● **PROBLEM TO WORK ON**
Write the next part of the account of the 1860 mummer assault complaint from Harbour Grace, starting after its last sentence.

── SUPPLIED PASSAGE ──

Mummer, struck me a violent blow with a broom


Mummer, struck me a violent blow with a broom

January 9, 1860 

Mummer created by Stephanie Baker Sutton

Mummer created by Stephanie Baker Sutton

On January 9, 1860 John Charles Snelgrove of Harbour Grace a fisherman swore before Robert John Pinsent, her Majesty’s Justice of the Peace in that town:

“On last Friday night  (January 2, 1860) at about nine o’clock, I was on the main street  in Caplin Cove, Harbour Grace in the District of the aforesaid when some MUMMERS came up  and one of them named Henry Critch of Harbour Grace, Blacksmith, struck me a violent blow  with a broom stick on my shoulder, I told him to leave me alone – but he would not, he struck me several blows more  with the stick and knocked me down and beat me severely on my body and face, leaving marks on my face and body, he broke his broom stick on my body from the force of  the blow he  gave me. I did nothing at all to him. I pray that the said Henry Critch may be required to answer my complaint and be further death with according to law.”

───
── RECORDS PROVIDED ──

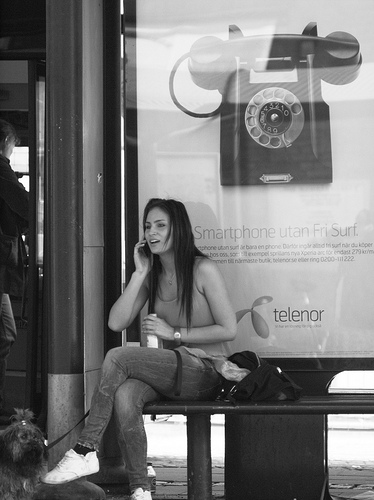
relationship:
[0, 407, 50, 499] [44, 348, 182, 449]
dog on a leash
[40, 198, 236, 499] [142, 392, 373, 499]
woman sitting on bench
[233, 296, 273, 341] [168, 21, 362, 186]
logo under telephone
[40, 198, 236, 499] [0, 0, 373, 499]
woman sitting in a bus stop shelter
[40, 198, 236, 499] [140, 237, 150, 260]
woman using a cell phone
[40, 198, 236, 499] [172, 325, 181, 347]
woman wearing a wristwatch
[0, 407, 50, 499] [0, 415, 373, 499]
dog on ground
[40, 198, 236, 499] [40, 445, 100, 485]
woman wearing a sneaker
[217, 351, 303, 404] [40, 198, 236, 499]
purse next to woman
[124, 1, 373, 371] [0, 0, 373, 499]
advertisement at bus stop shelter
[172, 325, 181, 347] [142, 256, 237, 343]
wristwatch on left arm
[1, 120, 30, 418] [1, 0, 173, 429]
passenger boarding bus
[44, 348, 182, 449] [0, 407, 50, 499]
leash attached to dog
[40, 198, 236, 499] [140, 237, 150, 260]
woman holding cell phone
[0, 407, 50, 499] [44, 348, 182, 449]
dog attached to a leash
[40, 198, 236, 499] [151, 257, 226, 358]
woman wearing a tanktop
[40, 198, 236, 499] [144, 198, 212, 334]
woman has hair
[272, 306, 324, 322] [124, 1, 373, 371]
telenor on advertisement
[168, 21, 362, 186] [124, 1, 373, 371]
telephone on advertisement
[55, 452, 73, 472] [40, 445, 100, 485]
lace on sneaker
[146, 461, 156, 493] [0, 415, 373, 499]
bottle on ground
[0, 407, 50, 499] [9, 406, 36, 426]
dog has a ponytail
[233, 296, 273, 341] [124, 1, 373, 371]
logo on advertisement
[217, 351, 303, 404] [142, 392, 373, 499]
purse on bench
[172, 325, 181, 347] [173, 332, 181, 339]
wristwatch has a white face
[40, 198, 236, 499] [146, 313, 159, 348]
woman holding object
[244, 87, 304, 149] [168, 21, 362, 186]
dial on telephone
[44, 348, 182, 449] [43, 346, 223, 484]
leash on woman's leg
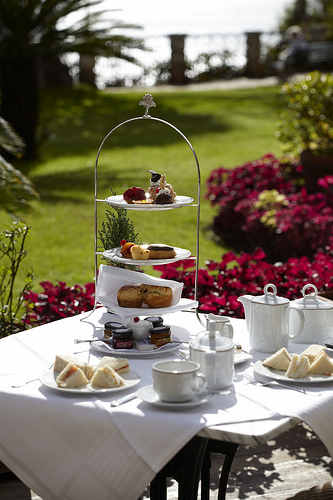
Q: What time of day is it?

───
── RECORDS PROVIDED ──

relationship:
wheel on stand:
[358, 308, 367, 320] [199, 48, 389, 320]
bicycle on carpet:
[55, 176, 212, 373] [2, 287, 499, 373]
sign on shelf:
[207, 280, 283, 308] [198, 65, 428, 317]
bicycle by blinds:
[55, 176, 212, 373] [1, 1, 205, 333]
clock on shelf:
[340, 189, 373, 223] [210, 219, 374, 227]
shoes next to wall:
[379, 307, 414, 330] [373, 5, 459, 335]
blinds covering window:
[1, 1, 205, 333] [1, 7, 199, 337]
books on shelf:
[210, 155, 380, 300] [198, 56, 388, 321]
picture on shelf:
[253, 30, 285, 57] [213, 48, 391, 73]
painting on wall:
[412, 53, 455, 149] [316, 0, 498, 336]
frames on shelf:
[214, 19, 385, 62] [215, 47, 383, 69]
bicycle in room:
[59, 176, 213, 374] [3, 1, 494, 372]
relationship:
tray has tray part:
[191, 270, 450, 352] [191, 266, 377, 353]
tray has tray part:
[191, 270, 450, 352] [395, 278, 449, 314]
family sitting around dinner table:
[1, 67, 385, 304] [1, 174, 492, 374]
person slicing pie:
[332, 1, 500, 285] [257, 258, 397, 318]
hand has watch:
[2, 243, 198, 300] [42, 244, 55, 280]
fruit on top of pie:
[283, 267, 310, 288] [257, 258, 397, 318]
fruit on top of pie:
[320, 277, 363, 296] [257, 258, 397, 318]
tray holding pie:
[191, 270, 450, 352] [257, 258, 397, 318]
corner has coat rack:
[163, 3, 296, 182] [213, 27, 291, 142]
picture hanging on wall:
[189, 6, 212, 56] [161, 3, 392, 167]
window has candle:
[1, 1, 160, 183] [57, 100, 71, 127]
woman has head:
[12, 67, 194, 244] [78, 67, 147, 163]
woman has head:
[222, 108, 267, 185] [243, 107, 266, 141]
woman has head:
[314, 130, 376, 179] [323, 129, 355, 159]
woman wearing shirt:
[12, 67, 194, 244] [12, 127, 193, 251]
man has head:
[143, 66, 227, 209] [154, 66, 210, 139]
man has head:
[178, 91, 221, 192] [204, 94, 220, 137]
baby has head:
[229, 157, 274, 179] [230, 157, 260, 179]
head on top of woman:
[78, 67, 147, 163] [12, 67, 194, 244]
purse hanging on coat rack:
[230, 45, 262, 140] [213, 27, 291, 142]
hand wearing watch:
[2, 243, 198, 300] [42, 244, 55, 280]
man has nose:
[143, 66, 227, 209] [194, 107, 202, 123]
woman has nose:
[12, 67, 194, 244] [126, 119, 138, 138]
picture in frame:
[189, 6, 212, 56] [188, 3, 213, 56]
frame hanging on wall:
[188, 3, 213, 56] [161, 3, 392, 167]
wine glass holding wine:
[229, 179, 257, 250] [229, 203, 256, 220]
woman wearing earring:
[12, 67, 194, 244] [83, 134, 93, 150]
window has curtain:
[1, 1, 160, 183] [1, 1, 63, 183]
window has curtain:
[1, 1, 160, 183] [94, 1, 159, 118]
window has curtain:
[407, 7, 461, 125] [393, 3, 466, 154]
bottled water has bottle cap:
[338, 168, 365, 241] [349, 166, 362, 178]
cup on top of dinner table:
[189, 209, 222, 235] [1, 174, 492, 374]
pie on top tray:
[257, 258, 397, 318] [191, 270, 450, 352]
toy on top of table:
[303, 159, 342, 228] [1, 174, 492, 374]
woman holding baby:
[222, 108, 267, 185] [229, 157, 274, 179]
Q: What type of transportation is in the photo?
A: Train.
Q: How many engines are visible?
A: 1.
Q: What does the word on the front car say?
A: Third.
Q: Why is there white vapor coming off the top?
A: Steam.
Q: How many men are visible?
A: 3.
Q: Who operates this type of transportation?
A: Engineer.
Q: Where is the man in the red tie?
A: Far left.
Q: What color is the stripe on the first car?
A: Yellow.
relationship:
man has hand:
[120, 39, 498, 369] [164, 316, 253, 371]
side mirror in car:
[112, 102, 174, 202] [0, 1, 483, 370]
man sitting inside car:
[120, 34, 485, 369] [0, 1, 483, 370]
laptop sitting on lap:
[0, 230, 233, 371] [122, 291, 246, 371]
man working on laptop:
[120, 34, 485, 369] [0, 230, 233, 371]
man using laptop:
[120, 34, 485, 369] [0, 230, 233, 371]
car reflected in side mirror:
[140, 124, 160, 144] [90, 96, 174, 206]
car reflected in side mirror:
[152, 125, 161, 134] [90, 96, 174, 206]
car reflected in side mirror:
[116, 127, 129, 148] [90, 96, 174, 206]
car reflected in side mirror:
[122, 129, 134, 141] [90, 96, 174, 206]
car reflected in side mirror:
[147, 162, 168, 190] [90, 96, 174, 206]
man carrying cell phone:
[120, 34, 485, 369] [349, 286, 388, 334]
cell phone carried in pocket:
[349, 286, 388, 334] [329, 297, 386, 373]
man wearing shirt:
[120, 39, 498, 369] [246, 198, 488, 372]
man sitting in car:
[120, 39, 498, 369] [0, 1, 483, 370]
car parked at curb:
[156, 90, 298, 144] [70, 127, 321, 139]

───

● **WRITTEN RESPONSE**
The Justice of the Peace was not amused at the shenanigans of Henry Critch and his “mummer” friends and was quick to convict, sentencing Mr. Critch to pay a fine of one-pound sterling and to be imprisoned ten days.

In the Christmas  tradition of mummering, friends and neighbours conceal their identities by adopting various disguises, covering their faces, and by modifying their speech, posture and behavior.

It was not surprising that some, using these disguises, would be up to no good. Some in disguise would use the mummering season to retaliate against those that they disliked or had some grudge to settle.

In order to control the violence associated with mummering such that had been experienced by Mr. Snelgrove, five months after the Snelgrove decision ( June 1861) the Newfoundland government passed an act which dictated that:

“any Person who shall be found… without a written Licence from a Magistrate, dressed as a Mummer, masked, or otherwise disguised, shall be deemed guilty of a Public Nuisance”. Offenders were to pay “a Fine not exceeding Twenty Shillings”, or to serve a maximum of seven days’ imprisonment (Consolidated Acts of Newfoundland, 1861: 10).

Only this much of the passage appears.